The fact that life assurance policies are not subject to the Directive is particularly good news, especially as they benefit from a very advantageous tax treatment in Spain.
Insurance bonds therefore provide a possible solution to a wide range of tax planning concerns. They have a variety of names, including Personal Portfolio Bonds (PPB) and Offshore Bonds, and they are also sometimes referred to as tax “wrappers”. It is basically a specialised form of life assurance arrangement, specifically designed to enable investors to hold their own choice of assets.
The PPB offers many unique tax benefits, but when held within a suitable Trust the advantages are exceptional.
In summary, the benefits of a PPB in Spain are:
Income and capital gains:
These are not taxed when retained with the Bond. If you do not need to take withdrawals you do not pay tax, allowing the gain to accumulate entirely tax free within the Bond.
In the event of a withdrawal, only the gain element is taxed and not the whole value of the withdrawal. For example, if your bond has increased by 10% and you withdraw €10,000, only €1,000 is liable to tax and €9,000 is tax-free. Of the amount taxable, there is a further reduction depending on the length of time you own the Bond. It is reduced by 40% if held between two and five years and by 75% if over five years (although only one withdrawal per year qualifies for this remarkable tax benefit).
Holding your assets inside a Bond usually leads to a significant reduction in wealth tax too. This helps high net worth individuals lower their tax bills considerably. It is also possible to set up your Bond so that is has no value at all for wealth tax purposes and will therefore be excluded from your wealth tax return.
On death, if the contract is not a Spanish one and it is left to an individual who is not resident in Spain (or is held in trust for such beneficiaries), succession tax is not payable either.

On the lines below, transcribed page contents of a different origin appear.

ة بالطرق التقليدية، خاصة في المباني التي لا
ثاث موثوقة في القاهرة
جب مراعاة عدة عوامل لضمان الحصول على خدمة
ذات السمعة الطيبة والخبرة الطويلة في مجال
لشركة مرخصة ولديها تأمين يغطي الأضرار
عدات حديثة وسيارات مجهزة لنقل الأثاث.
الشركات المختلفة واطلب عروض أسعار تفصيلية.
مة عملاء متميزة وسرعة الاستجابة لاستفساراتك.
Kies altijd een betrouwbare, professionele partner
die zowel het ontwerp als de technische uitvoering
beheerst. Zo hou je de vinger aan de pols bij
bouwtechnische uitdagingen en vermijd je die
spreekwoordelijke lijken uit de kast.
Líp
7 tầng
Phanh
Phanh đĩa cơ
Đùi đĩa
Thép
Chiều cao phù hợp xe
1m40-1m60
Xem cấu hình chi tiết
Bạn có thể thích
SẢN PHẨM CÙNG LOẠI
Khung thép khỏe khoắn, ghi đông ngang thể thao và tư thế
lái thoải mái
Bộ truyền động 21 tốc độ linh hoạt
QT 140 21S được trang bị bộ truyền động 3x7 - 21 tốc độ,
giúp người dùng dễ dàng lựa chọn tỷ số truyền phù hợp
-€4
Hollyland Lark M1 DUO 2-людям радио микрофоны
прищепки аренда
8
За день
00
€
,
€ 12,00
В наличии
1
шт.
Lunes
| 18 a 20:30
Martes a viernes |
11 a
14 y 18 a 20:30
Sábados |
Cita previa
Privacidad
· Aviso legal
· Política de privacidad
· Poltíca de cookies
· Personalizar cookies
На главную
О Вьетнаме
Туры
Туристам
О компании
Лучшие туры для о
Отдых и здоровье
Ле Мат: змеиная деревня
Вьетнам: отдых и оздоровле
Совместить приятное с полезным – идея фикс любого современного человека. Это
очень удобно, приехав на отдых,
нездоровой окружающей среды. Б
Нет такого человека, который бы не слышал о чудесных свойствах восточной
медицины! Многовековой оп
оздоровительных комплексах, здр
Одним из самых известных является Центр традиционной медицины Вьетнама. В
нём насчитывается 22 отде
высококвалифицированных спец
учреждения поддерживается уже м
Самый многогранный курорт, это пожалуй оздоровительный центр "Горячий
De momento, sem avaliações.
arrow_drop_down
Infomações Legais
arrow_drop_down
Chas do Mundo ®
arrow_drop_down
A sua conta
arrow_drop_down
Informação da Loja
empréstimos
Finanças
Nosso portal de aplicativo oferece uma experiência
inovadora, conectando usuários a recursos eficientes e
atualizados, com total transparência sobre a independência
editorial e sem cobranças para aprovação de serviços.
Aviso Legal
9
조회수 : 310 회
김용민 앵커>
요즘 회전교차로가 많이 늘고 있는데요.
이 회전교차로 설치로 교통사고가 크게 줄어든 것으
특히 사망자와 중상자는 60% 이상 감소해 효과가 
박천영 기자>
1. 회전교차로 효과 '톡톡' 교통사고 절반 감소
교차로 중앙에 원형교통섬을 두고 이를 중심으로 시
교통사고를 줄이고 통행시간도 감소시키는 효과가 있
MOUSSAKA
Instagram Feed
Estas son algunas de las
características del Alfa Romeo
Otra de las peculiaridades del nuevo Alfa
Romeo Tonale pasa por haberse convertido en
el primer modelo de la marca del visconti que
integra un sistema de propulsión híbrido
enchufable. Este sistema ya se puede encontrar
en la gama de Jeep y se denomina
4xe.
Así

Assigning your Bond to a Trust arrangement can create some very unique tax and other advantages. However this is a very specialised field and it is therefore essential that you seek professional guidance about what is appropriate to your personal circumstances.
Some of the advantages of a Trust include:
The assets in the Trust are not liable to succession tax in Spain.
If the settlor dies in Spain as a non-UK domicile there is no liability to UK inheritance tax.
No probate is required and your heirs can obtain benefit from the Trust quickly and easily.
With a Trust the Trustees act to look after your beneficiaries without the assets being dissipated. For example, the Trustees can ensure that your children do not lose any of the Trust assets if they get divorced. The Trustees will look after the money if they think any of your dependants could be a spendthrift or simply incapable of managing the money, for whatever reason. The Trustees will be guided by you.
Assets in Trust are normally protected from personal creditors.
If you are looking for a “home” for your investments which is both tax efficient and capable of producing above average returns, a Personal Portfolio Bond, with your choice of underlying investments and which is held in Trust, is highly likely to be a possible solution to both your tax and investment requirements.
When it comes to tax planning, the earlier you start thinking about it the better. You can evaluate your options, quantify your tax liabilities, plan your investment strategy, decide on ownership structures and take steps to avoid tax on leaving the UK (if you have not already done so) at the same time as minimising them in Spain.
Expert professional advice is essential. The tax experts at Blevins Franks have in depth knowledge of both the UK and Spanish tax rules and can guide you through the process. The PPB can be a beneficial structure for both Spanish and UK residents, as long as you set up your financial affairs correctly and, ideally, from the outset.
The above are summaries of complex issues and usually specific advice should be sought.